When my mom started college in the 1960s to pursue a B.A. in Math, she was told by her advisor that “Women don’t major in Math at this university. Choose something else.” And so, she did.
Yes, we’ve come a long way since “math is just for men.” It’s doubtful that many Americans in the 21st century still consider female doctors and female lawyers as something particularly “radical.” Indeed, professional opportunities have grown exponentially and women have seized them furiously. But we’re fooling ourselves to believe that women and men are now occupationally on par, particularly in the corporate world in which the gender gap remains glaringly static.
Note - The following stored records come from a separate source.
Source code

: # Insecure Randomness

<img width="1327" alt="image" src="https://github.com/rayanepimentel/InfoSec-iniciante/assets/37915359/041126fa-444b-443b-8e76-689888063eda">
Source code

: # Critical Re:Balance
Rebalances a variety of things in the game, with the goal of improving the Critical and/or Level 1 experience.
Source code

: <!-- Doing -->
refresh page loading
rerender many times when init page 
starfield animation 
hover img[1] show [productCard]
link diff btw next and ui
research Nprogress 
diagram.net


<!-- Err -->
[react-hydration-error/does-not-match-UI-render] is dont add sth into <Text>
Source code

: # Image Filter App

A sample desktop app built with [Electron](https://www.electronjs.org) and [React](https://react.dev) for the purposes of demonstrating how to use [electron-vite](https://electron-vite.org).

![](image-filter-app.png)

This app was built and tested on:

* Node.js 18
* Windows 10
In a recent (and very long!) New York Times article entitled: “How Suite It Isn’t: A Dearth of Female Bosses” women aspiring to become C.E.O.’s attest to having their careers repeatedly stalled by men for reasons that have nothing to do with their professional aptitude, but everything to do with their appearance, their personalities, their desire to have children, and breast cancer. Would a man who had fully recovered from prostate cancer be denied professional advancement? Unlikely. But, according to the NY Times article, a woman who had been treated for breast cancer certainly might.
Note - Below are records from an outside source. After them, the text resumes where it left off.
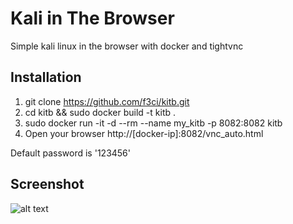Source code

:# Kali in The Browser

 Simple kali linux in the browser with docker and tightvnc

## Installation

1. git clone https://github.com/f3ci/kitb.git
2. cd kitb && sudo docker build -t kitb .
3. sudo docker run -it -d --rm --name my_kitb -p 8082:8082 kitb
4. Open your browser http://[docker-ip]:8082/vnc_auto.html

Default password is '123456'

## Screenshot
![alt text](https://github.com/f3ci/kali-in-the-browser/raw/main/kitb.png)
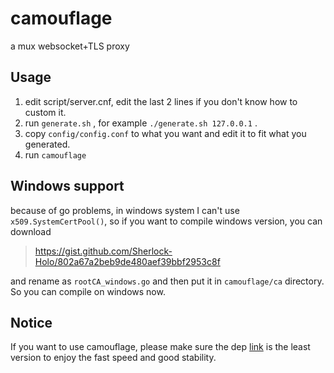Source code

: # camouflage
a mux websocket+TLS proxy

## Usage
1. edit script/server.cnf, edit the last 2 lines if you don't know how to custom it.
2. run `generate.sh` , for example `./generate.sh 127.0.0.1` .
3. copy `config/config.conf` to what you want and edit it to fit what you generated.
4. run `camouflage`

## Windows support
because of go problems, in windows system I can't use `x509.SystemCertPool()`, so if you want to compile windows version, you can download 
> https://gist.github.com/Sherlock-Holo/802a67a2beb9de480aef39bbf2953c8f

and rename as `rootCA_windows.go` and then put it in `camouflage/ca` directory. So you can compile on windows now.

## Notice
If you want to use camouflage, please make sure the dep [link](https://github.com/Sherlock-Holo/link) is the least version to enjoy the fast speed and good stability.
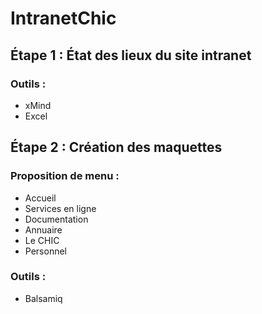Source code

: # IntranetChic

## Étape 1 : État des lieux du site intranet

### Outils :
- xMind
- Excel

## Étape 2 : Création des maquettes

### Proposition de menu :
- Accueil
- Services en ligne
- Documentation
- Annuaire
- Le CHIC
- Personnel

### Outils : 
- Balsamiq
The article also highlights women of a watershed generation who moved into senior corporate roles but soon learned that every decision they made –- business or personal –- was met with far more scrutiny, far more criticism, and far more skepticism than the decisions made by their male counterparts. Many of these senior corporate women attest to not being invited to conferences or going unrecognized in business meetings. Their names alone –- Carol, Irene, Patricia –- signal to men that they’re probably just executive assistants or secretaries. ‘Peter’ runs meetings and makes important decisions. ‘Peter’ has power. ‘Emily’ brews coffee and answers the telephone. Right?
Interestingly enough, many women who have made it to the top also shoulder some responsibility for the dearth of female C.E.O.’s. There is little consensus among them over how to approach the topic of women in power, or, in fact, whether the issue should even be addressed. Representatives of nearly all of the chief executives contacted for the NY Times article said that their bosses were either “too busy” or did not want to participate in an article about female C.E.O.’s. They said that these executives preferred to be acknowledged for their accomplishments, rather than for their gender.
So what does this suggest? Are women C.E.O.’s just playing the man’s game? Do they have any interest in redefining the corporate world to make the road a bit less bumpy for their female successors? Does their personal success distort their understanding of the broader reality?
At Wellesley (where I attended college), many of my peers believed that they could be anything and everything they wanted. They didn’t fear that being a woman would factor into whether or not they’d get a job. And then we graduated. Some of my friends got jobs in investment banking. Some became paralegals. Many couldn’t get jobs at all. It didn’t take long before they realized that unlike a Women’s Studies class (where we were valued for our insights even in our pajamas), appearance often carries more value than brains, particularly in the business world. If you don’t look “pretty” you might not get the job. And if you’re too pretty, you’re reduced to just that: pretty.
Unlimited access to high-powered professions is often equated with equal treatment. But the reality seems to suggest that gender does, indeed, matter. And even though we’d like to just be the C.E.O. -- not the Woman C.E.O. -- there is still a long road ahead before credentials alone will bear more weight than the gender or appearance of the person who holds them.